The standards also require secure defaults. NIST 800-53 CM-7 calls for least functionality—systems should be configured to provide only essential capabilities. Shipping an AI service with authentication disabled by default violates this principle, but the responsibility for enabling it falls on your team at deployment.
Lessons and Action Items for Your Team
Inventory your AI services today. You likely have more than you think. Developers spin up Ollama instances for testing, data scientists deploy Jupyter notebooks with LLM integrations, and product teams install AI assistants for customer support. Create a registry that includes:
- Service name and purpose
- Network location (internal/DMZ/public)
- Authentication method
- Data classification of inputs and outputs
- Owner and deployment date
Treat AI services like any other application. Your existing security requirements apply. If you require multi-factor authentication for your CRM, your AI chatbot needs it too. If you segment your database servers from the internet, your LLM inference endpoints belong behind the same boundaries.
Build a secure-by-default deployment template. Create a standardized configuration for AI services that includes:
- Authentication required (integrate with your existing IdP)
- TLS 1.3 for all API endpoints
- Network placement in your internal zone, not the DMZ
- Logging enabled and forwarded to your SIEM
- Rate limiting to prevent resource exhaustion
Make this template the only approved path for deploying AI services. Developers who need to move faster can use it.

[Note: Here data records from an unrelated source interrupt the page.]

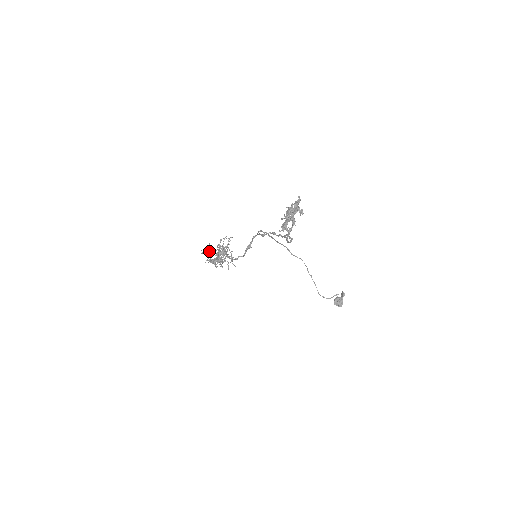
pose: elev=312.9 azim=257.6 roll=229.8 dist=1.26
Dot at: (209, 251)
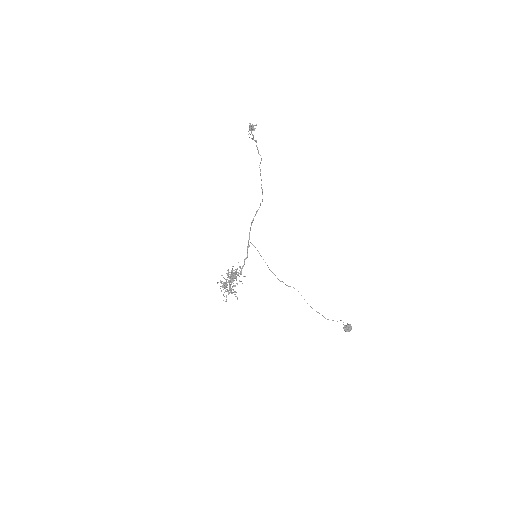
Dot at: (223, 283)
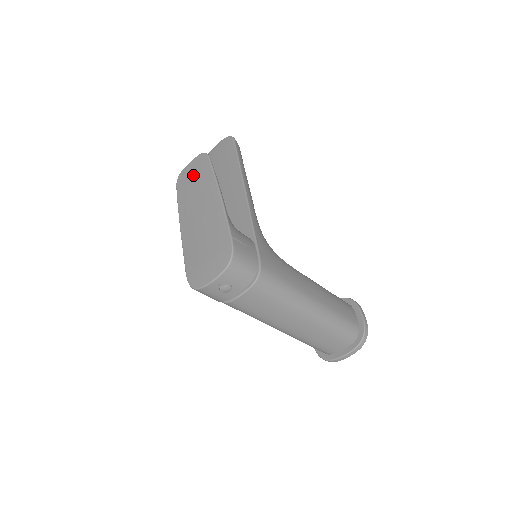
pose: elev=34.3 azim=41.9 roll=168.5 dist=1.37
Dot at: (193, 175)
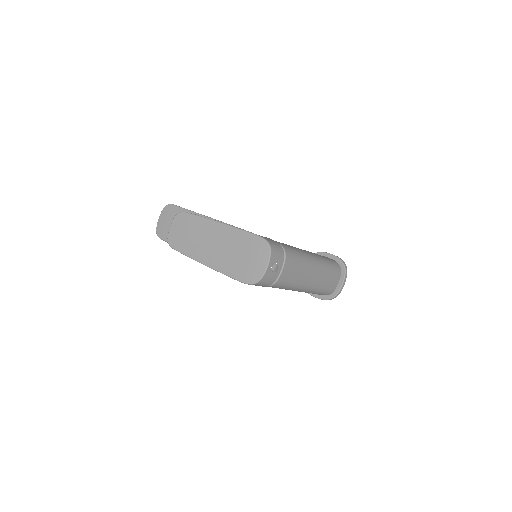
Dot at: (183, 231)
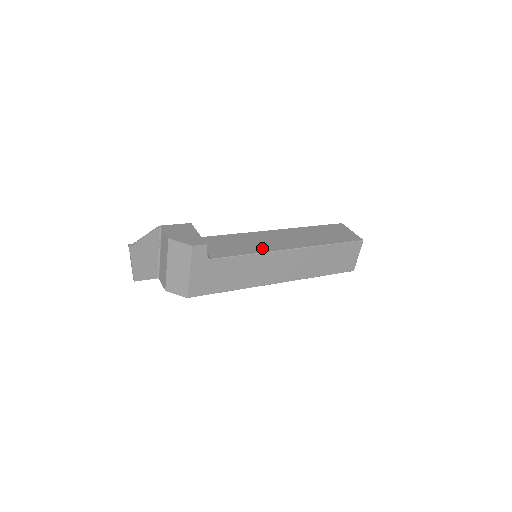
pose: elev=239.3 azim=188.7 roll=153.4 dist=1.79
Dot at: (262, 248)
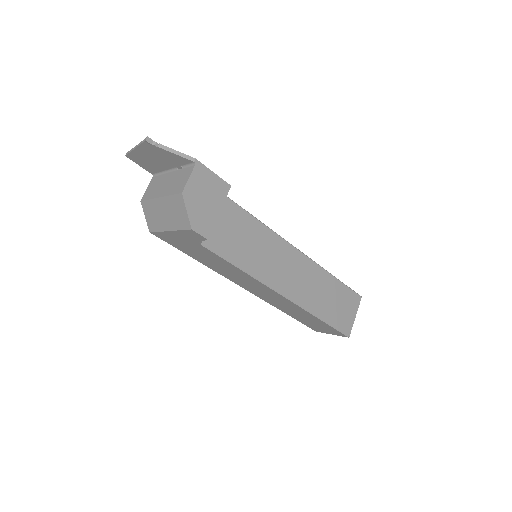
Dot at: (262, 271)
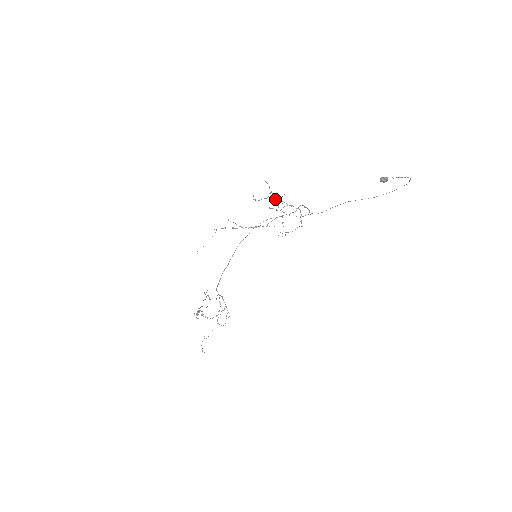
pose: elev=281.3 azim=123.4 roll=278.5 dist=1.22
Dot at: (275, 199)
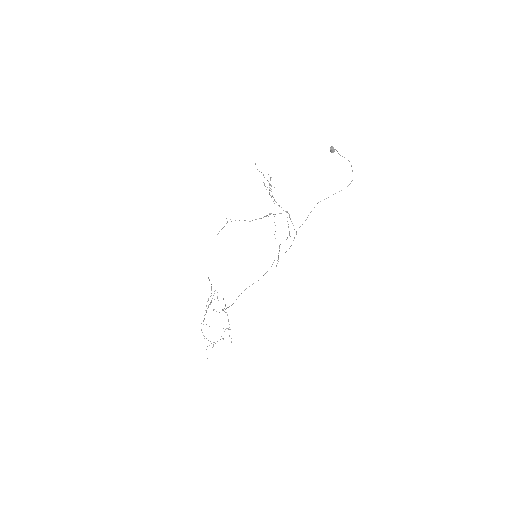
Dot at: occluded
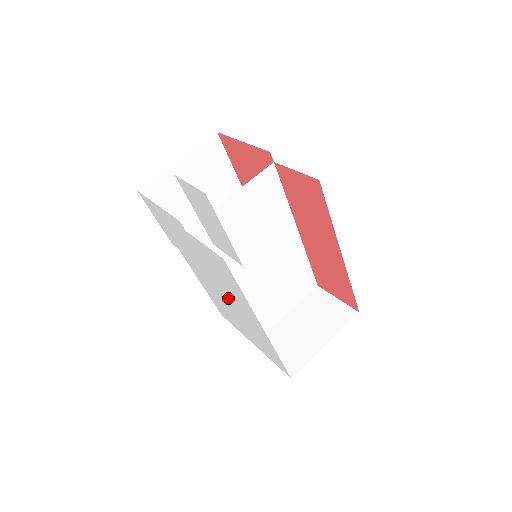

Review your change management policy. If AI services are bypassing your standard deployment process, close that gap. The policy should explicitly state that AI/ML services, regardless of deployment method (containers, serverless, SaaS), require the same security review as traditional applications.
Audit existing deployments this week. For each AI service in your inventory:
- Attempt to access it without credentials
- Check if it's exposed to the internet (Shodan and Censys will show you what attackers see)
- Verify that authentication integrates with your directory service
- Confirm that API keys are rotated and not set to default values
- Review logs for suspicious access patterns
Document what you find. If you discover services with no authentication, that's a critical finding that needs immediate remediation.
The Intruder scan proved that organizations are deploying AI faster than they're securing it. Your job is to close that gap before someone else finds what they found.